Friday 25 January 2013

US debt buyers eye ‘attractive’ UK market

The combination of US GAAP provisioning rules and the ability to transfer risk (financial and reputational) to a third party has fuelled the US market over the last two decades. However, in recent times the mood in the US debt sale market has changed significantly. The newly formed and highly influential financial regulator, the CFPB, has the debt sale market firmly in its sights and is intent on ensuring that creditors do not transfer their obligations to individuals to a third party through debt sale. As creditors are forced to review their approach, supply is being restricted. In addition, many of the larger purchasers have seen their funding costs decrease dramatically over the last 18 months enabling them to actively bid-up the price of assets. In short, a bubble is being created in the US market.

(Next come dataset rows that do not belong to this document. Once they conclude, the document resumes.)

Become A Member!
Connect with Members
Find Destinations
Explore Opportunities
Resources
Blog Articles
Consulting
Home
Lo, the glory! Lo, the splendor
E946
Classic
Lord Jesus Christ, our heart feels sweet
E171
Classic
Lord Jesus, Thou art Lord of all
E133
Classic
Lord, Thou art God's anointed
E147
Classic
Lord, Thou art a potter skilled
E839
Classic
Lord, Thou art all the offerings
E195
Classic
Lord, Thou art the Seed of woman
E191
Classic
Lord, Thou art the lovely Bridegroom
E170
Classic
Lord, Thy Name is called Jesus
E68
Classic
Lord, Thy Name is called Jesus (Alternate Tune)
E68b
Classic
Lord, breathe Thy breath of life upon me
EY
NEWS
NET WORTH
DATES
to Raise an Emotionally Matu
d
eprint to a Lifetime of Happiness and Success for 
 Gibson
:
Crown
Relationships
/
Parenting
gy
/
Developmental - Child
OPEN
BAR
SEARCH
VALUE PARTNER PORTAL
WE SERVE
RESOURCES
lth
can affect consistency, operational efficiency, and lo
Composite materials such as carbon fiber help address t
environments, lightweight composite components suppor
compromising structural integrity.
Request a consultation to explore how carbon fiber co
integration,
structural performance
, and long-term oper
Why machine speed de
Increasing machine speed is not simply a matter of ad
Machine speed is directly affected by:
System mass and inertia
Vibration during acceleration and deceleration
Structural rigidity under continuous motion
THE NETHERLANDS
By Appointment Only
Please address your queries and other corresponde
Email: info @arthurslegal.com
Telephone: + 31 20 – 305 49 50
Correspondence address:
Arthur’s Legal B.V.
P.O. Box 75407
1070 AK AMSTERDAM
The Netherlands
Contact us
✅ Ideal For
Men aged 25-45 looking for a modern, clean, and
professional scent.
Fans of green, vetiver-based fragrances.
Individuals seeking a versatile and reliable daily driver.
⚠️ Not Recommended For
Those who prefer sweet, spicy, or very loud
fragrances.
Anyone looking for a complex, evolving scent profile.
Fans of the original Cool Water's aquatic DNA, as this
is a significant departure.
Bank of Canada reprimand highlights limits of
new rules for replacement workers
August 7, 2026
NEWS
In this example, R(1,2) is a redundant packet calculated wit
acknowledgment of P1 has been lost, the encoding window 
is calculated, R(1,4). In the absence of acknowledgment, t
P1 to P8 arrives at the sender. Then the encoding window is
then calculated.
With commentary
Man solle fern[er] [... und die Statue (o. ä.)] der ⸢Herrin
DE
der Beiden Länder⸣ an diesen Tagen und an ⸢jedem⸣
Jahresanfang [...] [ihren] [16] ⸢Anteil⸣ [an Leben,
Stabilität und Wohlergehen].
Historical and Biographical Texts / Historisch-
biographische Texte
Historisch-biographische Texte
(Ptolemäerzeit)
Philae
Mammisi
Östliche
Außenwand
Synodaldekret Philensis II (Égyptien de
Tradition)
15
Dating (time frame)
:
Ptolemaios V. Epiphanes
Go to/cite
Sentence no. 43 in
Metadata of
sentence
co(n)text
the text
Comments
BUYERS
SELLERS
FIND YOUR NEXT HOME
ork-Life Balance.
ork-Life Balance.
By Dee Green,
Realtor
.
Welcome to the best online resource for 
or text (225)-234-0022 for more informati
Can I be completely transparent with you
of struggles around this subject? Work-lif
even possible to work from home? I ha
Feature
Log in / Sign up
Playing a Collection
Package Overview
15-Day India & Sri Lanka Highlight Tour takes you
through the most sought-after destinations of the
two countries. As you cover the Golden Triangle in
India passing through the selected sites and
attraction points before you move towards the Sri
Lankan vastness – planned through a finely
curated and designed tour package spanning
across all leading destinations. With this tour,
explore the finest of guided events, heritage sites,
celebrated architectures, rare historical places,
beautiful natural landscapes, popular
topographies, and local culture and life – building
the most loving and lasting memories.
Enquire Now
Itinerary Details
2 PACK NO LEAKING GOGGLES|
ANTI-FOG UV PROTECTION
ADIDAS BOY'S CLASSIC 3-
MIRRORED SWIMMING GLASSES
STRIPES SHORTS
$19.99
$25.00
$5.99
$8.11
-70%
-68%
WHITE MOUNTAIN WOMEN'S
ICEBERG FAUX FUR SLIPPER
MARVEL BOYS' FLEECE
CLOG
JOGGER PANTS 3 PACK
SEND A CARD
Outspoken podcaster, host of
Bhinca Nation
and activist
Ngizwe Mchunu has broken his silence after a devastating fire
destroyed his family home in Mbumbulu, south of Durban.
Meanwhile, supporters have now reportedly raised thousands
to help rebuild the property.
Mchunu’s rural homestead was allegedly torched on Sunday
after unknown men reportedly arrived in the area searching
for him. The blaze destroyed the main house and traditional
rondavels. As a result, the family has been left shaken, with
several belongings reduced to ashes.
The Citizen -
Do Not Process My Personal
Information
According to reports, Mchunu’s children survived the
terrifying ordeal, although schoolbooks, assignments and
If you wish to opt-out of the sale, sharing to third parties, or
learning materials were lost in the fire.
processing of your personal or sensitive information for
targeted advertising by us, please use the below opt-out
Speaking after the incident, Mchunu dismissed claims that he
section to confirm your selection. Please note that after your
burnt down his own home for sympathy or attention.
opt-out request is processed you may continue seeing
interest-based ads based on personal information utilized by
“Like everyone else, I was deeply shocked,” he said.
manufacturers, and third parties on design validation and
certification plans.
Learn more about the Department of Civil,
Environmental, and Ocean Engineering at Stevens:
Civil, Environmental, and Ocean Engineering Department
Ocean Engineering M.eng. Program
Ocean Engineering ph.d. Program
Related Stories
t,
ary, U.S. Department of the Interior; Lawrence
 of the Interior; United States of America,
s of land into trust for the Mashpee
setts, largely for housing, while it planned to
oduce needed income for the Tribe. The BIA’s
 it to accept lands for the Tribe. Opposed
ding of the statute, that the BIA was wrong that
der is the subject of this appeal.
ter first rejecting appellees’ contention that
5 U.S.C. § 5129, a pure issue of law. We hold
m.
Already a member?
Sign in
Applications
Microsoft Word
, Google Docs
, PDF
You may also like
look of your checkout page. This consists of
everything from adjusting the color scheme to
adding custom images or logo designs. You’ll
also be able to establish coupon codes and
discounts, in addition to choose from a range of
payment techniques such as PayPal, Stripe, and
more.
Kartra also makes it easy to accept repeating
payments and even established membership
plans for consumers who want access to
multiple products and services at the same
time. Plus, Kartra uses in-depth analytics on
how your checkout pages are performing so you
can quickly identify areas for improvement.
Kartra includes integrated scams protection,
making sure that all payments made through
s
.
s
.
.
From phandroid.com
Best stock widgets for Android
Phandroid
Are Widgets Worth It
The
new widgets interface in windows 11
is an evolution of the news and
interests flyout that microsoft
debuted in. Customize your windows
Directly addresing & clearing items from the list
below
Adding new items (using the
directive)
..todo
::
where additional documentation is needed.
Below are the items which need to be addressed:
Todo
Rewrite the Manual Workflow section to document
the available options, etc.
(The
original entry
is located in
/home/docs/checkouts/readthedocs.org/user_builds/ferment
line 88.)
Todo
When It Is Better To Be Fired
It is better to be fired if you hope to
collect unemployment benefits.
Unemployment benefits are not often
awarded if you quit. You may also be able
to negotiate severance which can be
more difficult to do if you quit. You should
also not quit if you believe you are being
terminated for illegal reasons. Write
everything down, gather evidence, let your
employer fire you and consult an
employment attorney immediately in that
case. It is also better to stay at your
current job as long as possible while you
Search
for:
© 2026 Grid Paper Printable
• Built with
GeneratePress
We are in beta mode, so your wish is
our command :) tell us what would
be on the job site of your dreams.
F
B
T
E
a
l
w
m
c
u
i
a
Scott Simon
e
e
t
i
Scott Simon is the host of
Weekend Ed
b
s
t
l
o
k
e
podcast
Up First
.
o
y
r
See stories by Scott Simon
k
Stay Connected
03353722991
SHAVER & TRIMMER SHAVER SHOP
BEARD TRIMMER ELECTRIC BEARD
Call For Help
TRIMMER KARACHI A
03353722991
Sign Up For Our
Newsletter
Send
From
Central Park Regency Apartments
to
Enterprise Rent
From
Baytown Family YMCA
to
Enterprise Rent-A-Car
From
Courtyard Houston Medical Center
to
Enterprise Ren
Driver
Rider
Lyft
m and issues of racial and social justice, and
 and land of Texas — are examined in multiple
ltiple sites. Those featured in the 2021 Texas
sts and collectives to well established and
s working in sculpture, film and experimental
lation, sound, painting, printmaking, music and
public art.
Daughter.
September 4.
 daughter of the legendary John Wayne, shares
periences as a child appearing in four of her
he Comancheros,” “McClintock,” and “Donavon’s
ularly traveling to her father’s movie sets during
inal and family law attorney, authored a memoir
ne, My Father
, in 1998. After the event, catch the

For US debt buyers these are troubling times. Many of them are now looking for alternatives to hedge their US position and it appears the most likely outcome is that those who are not already active in different geographic markets will look to diversify over the next 12 months. The obvious first step is the UK market. Whilst debt sale is competitive in this market, the US players have a crucial advantage; their scale dwarfs the current UK incumbents and as a result they have unrestricted access to significant funding at extremely low cost. One significant US buyer recently commented, “… buyers are increasingly looking towards European markets, especially the UK, to protect existing revenue streams and potentially drive future growth.”

For years many of the debt sale techniques and processes we now take for granted in the UK were originally conceived and rolled out in the US. It now looks as if we’re about to gain a little more from across the Atlantic – in the shape of many more players.




By Stuart Bungay, Managing Director - Strategy, Marketing and International, TDX Group.